BANDA ACEH – Hizbullah mengambil keputusan untuk tidak terlibat dalam pertempuran bersama Iran melawan Israel selama konflik yang berlangsung di bulan Juni 2025. Keputusan ini bukan berdasarkan pada tekanan eksternal atau kelemahan yang ada di dalam, melainkan lantaran tidak adanya arahan yang jelas dari otoritas agama.
Informasi ini dikemukakan oleh Tal Beeri, seorang pakar politik Timur Tengah, dalam analisis yang baru-baru ini dipublikasikan. Banyak yang menduga bahwa keputusan Hizbullah untuk tidak terlibat di medan perang terkait dengan pencegahan militer dari pihak Israel atau desakan dari masyarakat Lebanon yang saat itu tengah dalam krisis.
Analisis Keputusan Hizbullah dalam Konflik
Dalam laporannya yang bertajuk “Mengapa Hizbullah Tidak Bergabung dengan Iran dalam Perang Melawan Israel?”, Beeri menjelaskan bahwa keputusan Hizbullah untuk tidak berpartisipasi dalam konflik dengan Israel dipicu oleh ketiadaan arahan dari pihak otoritas agama tertinggi dalam Islam Syiah. Menurutnya, setiap keputusan untuk melaksanakan operasi militer harus disandarkan pada instruksi agama yang jelas.
Beeri menegaskan bahwa meskipun ada tekanan dari Iran, tidak ada perintah yang jelas dari Wilayat al-Faqih, yang merupakan pemimpin tertinggi Syiah di Iran, untuk memerintahkan Hizbullah untuk melibatkan diri dalam pertempuran tersebut. Hal ini menunjukkan bahwa keputusan yang dibuat oleh Hizbullah lebih bersifat strategis dan berlandaskan pada keyakinan agama mereka.

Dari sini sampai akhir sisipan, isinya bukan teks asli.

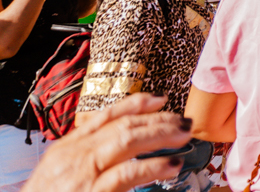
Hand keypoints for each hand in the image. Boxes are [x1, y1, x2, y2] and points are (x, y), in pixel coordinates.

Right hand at [22, 94, 189, 191]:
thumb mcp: (60, 175)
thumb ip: (87, 158)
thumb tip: (121, 149)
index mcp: (67, 149)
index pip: (105, 116)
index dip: (135, 104)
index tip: (160, 98)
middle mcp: (74, 156)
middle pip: (122, 125)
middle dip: (157, 120)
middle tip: (184, 120)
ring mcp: (82, 173)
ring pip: (127, 140)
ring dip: (160, 135)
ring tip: (183, 135)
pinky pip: (127, 173)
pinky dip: (153, 167)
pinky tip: (171, 165)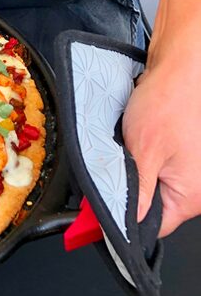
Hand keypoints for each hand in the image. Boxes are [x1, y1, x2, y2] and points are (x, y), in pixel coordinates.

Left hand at [122, 59, 200, 236]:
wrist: (177, 69)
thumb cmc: (167, 103)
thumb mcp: (142, 152)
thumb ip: (134, 192)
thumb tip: (124, 221)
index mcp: (191, 196)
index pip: (154, 226)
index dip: (126, 221)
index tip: (104, 212)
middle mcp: (195, 187)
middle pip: (153, 206)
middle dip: (130, 190)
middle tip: (116, 167)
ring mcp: (189, 170)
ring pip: (151, 183)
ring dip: (134, 170)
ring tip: (129, 147)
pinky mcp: (180, 154)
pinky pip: (156, 166)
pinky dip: (141, 156)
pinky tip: (135, 139)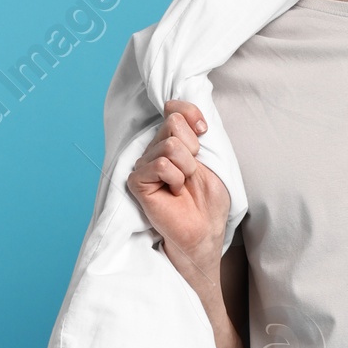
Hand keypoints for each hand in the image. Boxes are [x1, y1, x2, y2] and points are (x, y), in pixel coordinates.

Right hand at [125, 99, 243, 347]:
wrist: (200, 238)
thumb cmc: (207, 207)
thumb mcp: (210, 166)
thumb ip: (194, 137)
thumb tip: (176, 111)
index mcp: (172, 145)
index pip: (174, 109)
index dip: (190, 114)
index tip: (203, 131)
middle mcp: (155, 152)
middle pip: (172, 124)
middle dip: (192, 149)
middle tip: (191, 175)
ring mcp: (144, 166)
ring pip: (169, 144)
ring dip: (186, 168)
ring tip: (183, 188)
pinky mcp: (137, 181)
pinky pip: (160, 164)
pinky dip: (175, 178)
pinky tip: (173, 193)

Implikasi dan Perspektif Lain dari Keputusan ini
Keputusan Hizbullah untuk tidak terjun langsung dalam konflik ini membuka wacana menarik terkait dinamika kekuasaan di Timur Tengah. Banyak analis yang beranggapan bahwa pernyataan Beeri ini membongkar mitos tentang lemahnya posisi Hizbullah akibat tekanan internal dan kondisi yang tidak stabil di Lebanon.
Walaupun terdapat beberapa isu internal yang mempengaruhi, kekuatan dan pengaruh Hizbullah di kawasan tetap tidak bisa dipandang sebelah mata. Beeri mencatat bahwa ada kesenjangan antara persepsi kelemahan dan kondisi asli di lapangan. Pengaruh politik dan sosial yang dimiliki Hizbullah tetap kuat dalam konteks regional.
Dengan demikian, penjelasan dari Beeri berpotensi memberikan pandangan baru terhadap situasi di Timur Tengah, terutama dalam pemahaman kita mengenai peran Hizbullah dan dinamika hubungan mereka dengan Iran serta Israel.
Keputusan untuk tidak terlibat dalam perang ini bisa jadi merupakan langkah strategis yang dimiliki Hizbullah dalam mempertahankan posisi mereka di Lebanon dan menjaga stabilitas internal, yang pada akhirnya dapat mendorong normalisasi hubungan dengan masyarakat. Meskipun banyak analisa berfokus pada faktor eksternal, penekanan pada arahan agama menunjukkan kompleksitas yang lebih dalam dalam pengambilan keputusan kelompok bersenjata ini.